# Linear Regression Lab
## Pre-lab
In reality, before applying a machine learning algorithm, you would need to:
1. Find a dataset
2. Modify the dataset as per your needs
3. Preprocess the dataset for improved performance (normalize, reduce dimensions, etc.)
For now, the first two steps have already been done for you, and the third step will be discussed in the next article.

To import the data and any necessary libraries, simply run the cell below.

In [None]:
# Deal with large arrays quickly and easily
import numpy as np
# Display data table
import pandas as pd

# Get data from CSV file on GitHub
dataTable = pd.read_csv("https://raw.githubusercontent.com/Endothermic-Dragon/Polygence/master/Jupyter%20Notebooks/Linear%20Regression/Fish%20Dataset.csv")

# Get data as array
data = dataTable.to_numpy()

# Display data table
dataTable

After running the cell above, you should be able to see a data table about fish. Your goal is to take the fish species, vertical length, diagonal length, cross length, height, and diagonal width, and use that to predict the fish's weight.

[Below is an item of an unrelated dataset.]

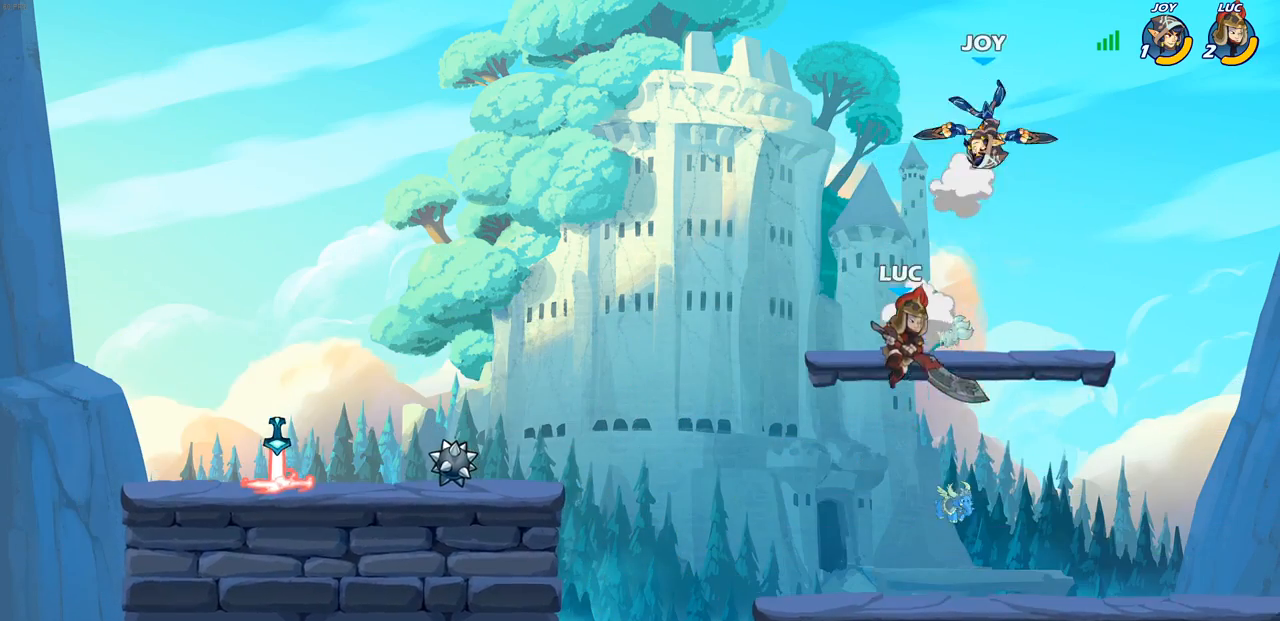
{"buttons": [], "left_stick": "left", "right_stick": "center", "events": [[17, "left_stick", "center"], [33, "CROSS", "up"], [83, "SQUARE", "up"], [167, "left_stick", "up-right"], [400, "left_stick", "up-left"], [483, "left_stick", "left"]]}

First, let's perform a basic visualization of the data to see what kind of model would work well.

In [None]:
import seaborn as sns
from matplotlib import pyplot as plt

# Specify five subplots
fig, axes = plt.subplots(5, 1, figsize=(5, 25))

# Generate and assign subplots
sns.scatterplot(ax=axes[0], data=dataTable, x="Vertical Length (cm)", y="Weight (g)")
sns.scatterplot(ax=axes[1], data=dataTable, x="Diagonal Length (cm)", y="Weight (g)")
sns.scatterplot(ax=axes[2], data=dataTable, x="Cross Length (cm)", y="Weight (g)")
sns.scatterplot(ax=axes[3], data=dataTable, x="Height (cm)", y="Weight (g)")
sns.scatterplot(ax=axes[4], data=dataTable, x="Diagonal Width (cm)", y="Weight (g)")

# Delete temporary variables
del fig, axes

# Show figure
plt.show()

Above, we have analyzed the direct relationships between our inputs and outputs. Note that the relations could be multivariable, but the dataset has been chosen so it is not, as the purpose of this exercise is to learn the inner computational mechanics of linear regression.

It seems like each of the input columns would benefit from a fit with a squared term. So, let's add that into our linear regression equation to reduce bias.

<h3>

$$f(\theta, x_i)=\theta_1 x_{i,\, \text{vertical\_length}} + \theta_2 x_{i,\, \text{vertical\_length}}^2 \\ + \theta_3 x_{i,\, \text{diagonal\_length}} + \theta_4 x_{i,\, \text{diagonal\_length}}^2 \\ + \theta_5 x_{i,\, \text{cross\_length}} + \theta_6 x_{i,\, \text{cross\_length}}^2 \\ + \theta_7 x_{i,\, \text{height}} + \theta_8 x_{i,\, \text{height}}^2 \\ + \theta_9 x_{i,\, \text{diagonal\_width}} + \theta_{10} x_{i,\, \text{diagonal\_width}}^2 \\ + \theta_{11}$$

</h3>

Note that we will preprocess the squared terms and store them in an array to reduce the computation necessary in the next cell. In addition, we will be also splitting the data into training and validation groups.

In [None]:
# Shuffle data to make it unordered and random
np.random.shuffle(data)

trainingData = data[:71, :]
validationData = data[71:, :]

# Get columns
x_vertical_length, x_diagonal_length, x_cross_length, x_height, x_diagonal_width, trainingOutputs = np.hsplit(trainingData, 6)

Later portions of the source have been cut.